Herbs and supplements set the product apart
“There are great juice companies out there that sell to Whole Foods and any grocery store, [and] any airport around the country, and they’ve got organic green juice blends. So truly, what would be the difference between a Moon Juice with some type of pasteurization in it in a cute juice shop, and a juice for maybe $2.99 in a grocery store that’s the same blend and organic? It would really be the difference of a label. So that didn’t feel worthwhile. Herbs, though, that was something that when you scale it, it makes sense. Your costs go down. You’re able to reach more people. Supplements are actually something that you need scale for safety reasons alone. The amount of energy that we put into sourcing and testing, I couldn’t do as a small company. And I knew we needed that to truly come out with the products that I wanted.”

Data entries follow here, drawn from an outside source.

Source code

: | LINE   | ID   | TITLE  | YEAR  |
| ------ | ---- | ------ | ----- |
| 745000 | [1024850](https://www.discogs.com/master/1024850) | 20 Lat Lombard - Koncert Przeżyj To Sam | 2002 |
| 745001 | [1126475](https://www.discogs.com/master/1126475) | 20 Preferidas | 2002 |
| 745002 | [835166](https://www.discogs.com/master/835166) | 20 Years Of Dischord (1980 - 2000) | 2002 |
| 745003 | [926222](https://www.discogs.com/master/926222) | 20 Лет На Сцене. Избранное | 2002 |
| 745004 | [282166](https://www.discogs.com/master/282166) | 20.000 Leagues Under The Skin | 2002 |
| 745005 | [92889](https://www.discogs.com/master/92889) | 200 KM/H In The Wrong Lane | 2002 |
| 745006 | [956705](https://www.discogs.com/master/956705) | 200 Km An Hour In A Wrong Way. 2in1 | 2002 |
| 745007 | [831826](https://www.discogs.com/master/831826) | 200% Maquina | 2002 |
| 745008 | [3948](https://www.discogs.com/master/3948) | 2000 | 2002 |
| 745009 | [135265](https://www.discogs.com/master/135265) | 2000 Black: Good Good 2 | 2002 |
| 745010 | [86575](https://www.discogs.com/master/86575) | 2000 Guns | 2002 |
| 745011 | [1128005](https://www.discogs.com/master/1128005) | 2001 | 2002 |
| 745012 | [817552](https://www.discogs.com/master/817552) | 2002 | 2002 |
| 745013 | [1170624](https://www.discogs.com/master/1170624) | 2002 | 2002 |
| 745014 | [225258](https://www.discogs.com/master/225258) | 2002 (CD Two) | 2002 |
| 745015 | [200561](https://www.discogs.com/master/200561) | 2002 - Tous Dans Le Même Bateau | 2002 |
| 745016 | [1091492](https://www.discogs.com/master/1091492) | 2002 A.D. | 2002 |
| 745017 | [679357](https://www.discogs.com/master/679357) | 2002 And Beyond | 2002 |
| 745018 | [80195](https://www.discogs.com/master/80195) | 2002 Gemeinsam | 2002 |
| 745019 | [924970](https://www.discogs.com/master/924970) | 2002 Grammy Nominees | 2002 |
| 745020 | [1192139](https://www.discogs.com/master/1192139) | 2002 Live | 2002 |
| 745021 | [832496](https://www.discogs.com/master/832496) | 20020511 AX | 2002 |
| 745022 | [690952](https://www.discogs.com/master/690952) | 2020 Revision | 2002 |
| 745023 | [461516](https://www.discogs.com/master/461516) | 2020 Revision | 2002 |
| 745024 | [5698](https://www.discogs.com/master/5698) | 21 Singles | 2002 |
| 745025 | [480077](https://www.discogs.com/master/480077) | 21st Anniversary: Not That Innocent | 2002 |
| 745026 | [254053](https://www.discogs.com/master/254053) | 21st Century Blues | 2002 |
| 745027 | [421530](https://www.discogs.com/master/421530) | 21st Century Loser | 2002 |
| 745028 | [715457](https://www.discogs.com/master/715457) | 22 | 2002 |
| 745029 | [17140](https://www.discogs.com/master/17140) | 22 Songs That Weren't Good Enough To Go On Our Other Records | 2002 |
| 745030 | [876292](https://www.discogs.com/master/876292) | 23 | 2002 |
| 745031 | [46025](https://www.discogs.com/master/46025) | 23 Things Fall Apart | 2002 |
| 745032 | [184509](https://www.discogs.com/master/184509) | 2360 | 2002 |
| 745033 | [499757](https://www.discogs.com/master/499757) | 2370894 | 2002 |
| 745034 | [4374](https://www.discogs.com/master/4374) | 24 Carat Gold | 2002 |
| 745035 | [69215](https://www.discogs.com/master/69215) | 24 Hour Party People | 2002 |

All is not well with wellness
“I think that is my criticism of the wellness world, if there was one. I think there’s so many wonderful things about wellness spreading, but the underbelly of it is this notion of ‘it is for the 1% to live forever by themselves in their castles, looking young.’ And so what can I do — I do feel like I was there and helped create a bit of this beast — to really stay true to the mission and to spread that to my team? And to dig deeper into myself and look at how we can swing this thing the other way? And why do we want to be well? What is the point of living longer and feeling better and being stronger?”
Research over marketing
“People are always surprised to find out that we really don’t spend any money on marketing. We’ve got a creative little bubble that is very lean, that goes on Instagram, which is our main marketing channel. I look at every post, I’m tweaking every post. It was not so long that I was actually writing and posting each post. And we really do spend our energy and our time and our money on sourcing and testing for potency and safety. And I hope that never changes.”